Re: Windows 2012 R2 Guest Hangs and/or change state to stuck

Posted: 7. Dec 2015, 11:39
by Yvor77
Dear mpack,

Thank you for your looking into this problem.

As for your question, I traced the events back on the guest operating system. The only apparent thing running at the time of hang was Microsoft Azure AD Connect synchronisation. But the thing is, it runs in every three hours and no changes to AD has really been made, so I can hardly imagine that this process could make the guest system sweat.
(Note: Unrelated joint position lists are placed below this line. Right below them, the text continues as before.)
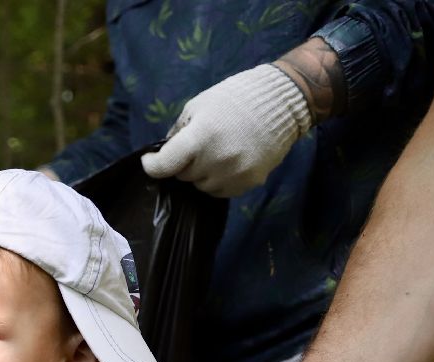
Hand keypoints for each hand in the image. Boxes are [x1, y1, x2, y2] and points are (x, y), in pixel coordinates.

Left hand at [141, 64, 310, 197]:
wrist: (283, 101)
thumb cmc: (235, 97)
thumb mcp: (199, 105)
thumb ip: (178, 132)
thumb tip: (164, 153)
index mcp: (200, 138)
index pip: (165, 166)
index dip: (152, 165)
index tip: (150, 161)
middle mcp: (216, 160)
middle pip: (183, 176)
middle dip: (184, 163)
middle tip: (197, 146)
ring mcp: (234, 174)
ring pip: (201, 186)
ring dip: (202, 173)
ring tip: (216, 152)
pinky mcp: (249, 182)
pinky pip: (222, 191)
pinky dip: (219, 180)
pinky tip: (229, 161)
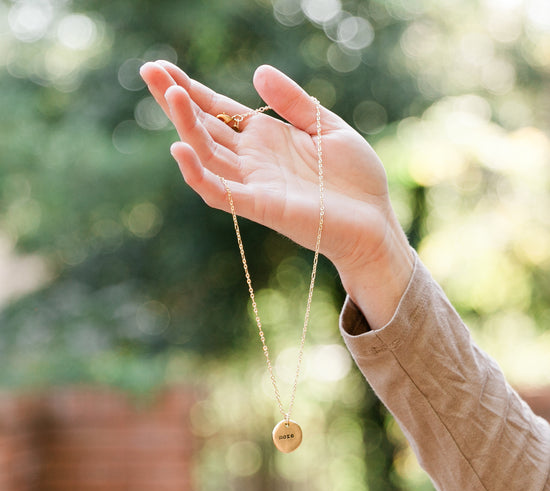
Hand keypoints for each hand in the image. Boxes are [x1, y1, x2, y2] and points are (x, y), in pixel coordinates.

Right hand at [140, 61, 412, 328]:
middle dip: (175, 100)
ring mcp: (254, 183)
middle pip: (204, 128)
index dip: (192, 90)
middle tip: (148, 71)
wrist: (374, 221)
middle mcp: (253, 160)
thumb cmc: (355, 179)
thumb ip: (294, 103)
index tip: (163, 68)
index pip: (219, 112)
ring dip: (185, 126)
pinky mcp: (261, 206)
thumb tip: (258, 72)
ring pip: (207, 154)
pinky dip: (198, 174)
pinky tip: (180, 148)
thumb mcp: (328, 127)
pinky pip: (220, 191)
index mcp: (267, 139)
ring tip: (170, 94)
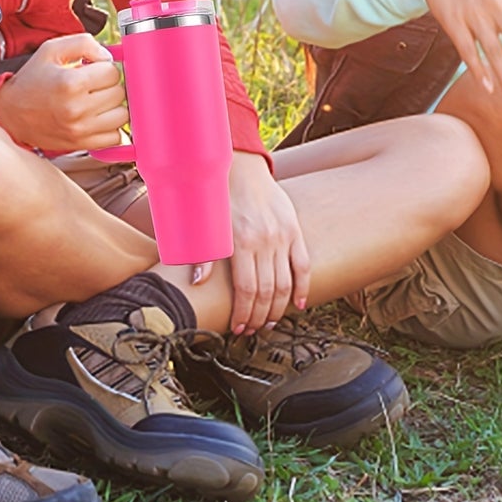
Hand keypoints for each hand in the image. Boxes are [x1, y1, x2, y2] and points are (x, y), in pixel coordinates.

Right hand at [0, 32, 128, 151]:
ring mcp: (80, 130)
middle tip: (93, 85)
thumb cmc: (32, 79)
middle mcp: (76, 109)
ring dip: (113, 107)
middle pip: (119, 93)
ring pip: (122, 116)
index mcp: (70, 83)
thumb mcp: (51, 49)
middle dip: (109, 85)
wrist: (11, 113)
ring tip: (96, 101)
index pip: (112, 72)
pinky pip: (115, 137)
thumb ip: (84, 43)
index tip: (92, 70)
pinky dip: (111, 127)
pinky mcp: (81, 144)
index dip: (104, 67)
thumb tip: (109, 56)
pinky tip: (97, 117)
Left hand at [193, 151, 308, 333]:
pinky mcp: (294, 231)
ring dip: (278, 308)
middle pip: (265, 291)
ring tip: (269, 322)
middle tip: (253, 329)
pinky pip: (303, 265)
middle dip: (259, 316)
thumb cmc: (221, 199)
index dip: (243, 312)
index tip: (238, 327)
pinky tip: (298, 304)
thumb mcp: (206, 224)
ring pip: (285, 283)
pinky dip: (302, 287)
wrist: (243, 171)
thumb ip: (204, 253)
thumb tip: (199, 281)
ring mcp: (282, 237)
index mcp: (241, 241)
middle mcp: (264, 241)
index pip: (245, 289)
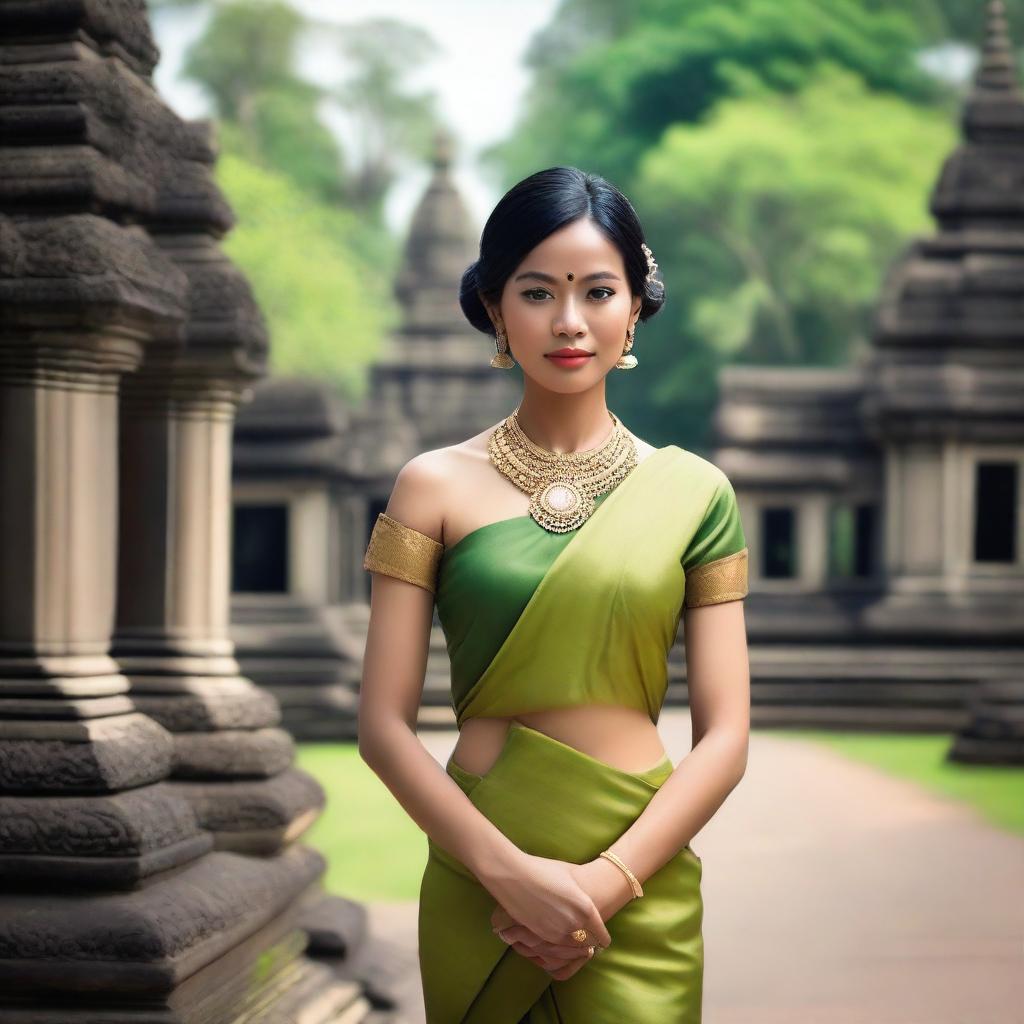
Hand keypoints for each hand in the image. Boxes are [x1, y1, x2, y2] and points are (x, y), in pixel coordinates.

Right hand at [488, 857, 636, 978]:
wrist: (514, 875)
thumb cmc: (543, 870)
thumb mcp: (570, 876)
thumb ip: (582, 894)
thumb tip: (590, 901)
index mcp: (585, 908)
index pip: (601, 935)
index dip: (602, 938)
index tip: (602, 940)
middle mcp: (574, 924)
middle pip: (588, 945)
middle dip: (590, 944)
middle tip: (591, 944)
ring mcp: (557, 933)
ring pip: (572, 951)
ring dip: (575, 949)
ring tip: (576, 946)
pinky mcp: (541, 937)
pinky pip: (556, 951)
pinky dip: (560, 949)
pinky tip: (559, 943)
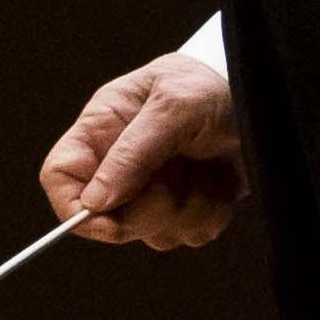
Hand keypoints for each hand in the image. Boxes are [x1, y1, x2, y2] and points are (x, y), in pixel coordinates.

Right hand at [40, 50, 246, 247]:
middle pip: (108, 219)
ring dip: (190, 209)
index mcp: (102, 130)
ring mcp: (154, 189)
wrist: (258, 92)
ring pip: (154, 233)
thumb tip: (95, 202)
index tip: (112, 221)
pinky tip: (220, 179)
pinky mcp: (187, 206)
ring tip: (207, 168)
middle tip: (180, 177)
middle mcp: (121, 163)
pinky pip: (190, 236)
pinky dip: (212, 214)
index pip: (60, 177)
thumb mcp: (172, 106)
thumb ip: (133, 152)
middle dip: (152, 209)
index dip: (75, 208)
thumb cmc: (209, 83)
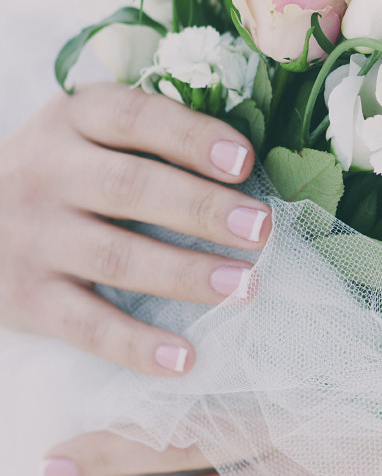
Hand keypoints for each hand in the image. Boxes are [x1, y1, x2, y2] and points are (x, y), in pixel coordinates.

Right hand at [0, 83, 270, 374]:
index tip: (244, 161)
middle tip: (261, 227)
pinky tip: (184, 358)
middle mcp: (46, 171)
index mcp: (72, 117)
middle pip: (129, 187)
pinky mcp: (26, 298)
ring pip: (114, 257)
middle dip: (201, 208)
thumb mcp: (88, 132)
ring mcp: (32, 237)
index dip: (190, 138)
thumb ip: (151, 136)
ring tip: (244, 285)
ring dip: (184, 273)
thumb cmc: (62, 170)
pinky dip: (136, 345)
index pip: (134, 118)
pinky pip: (86, 325)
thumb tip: (249, 164)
The server also runs Spiceworks with a very small setup. The network scan can be quite intensive, but just like with the other service, this one runs more than once a day. The only other function running the box is a Windows Deployment Server service, which does not cause too much load and it never being used when the hangs happened, around midnight.

As a starting point of troubleshooting, I will disable Spiceworks and post back whether it stayed on or not. If it hangs again, I will temporarily disable AD synchronisation.

I am still a little bit clueless what to do if one or the other service causes the hangs.

I will post back, when I have new information.

Thank you for your time and effort.

Re: Windows 2012 R2 Guest Hangs and/or change state to stuck

Posted: 7. Dec 2015, 15:42
by mpack
Yvor77 wrote:The only apparent thing running at the time of hang was Microsoft Azure AD Connect synchronisation. But the thing is, it runs in every three hours and no changes to AD has really been made, so I can hardly imagine that this process could make the guest system sweat.
I referred to something consuming CPU or I/O time on the host, not the guest.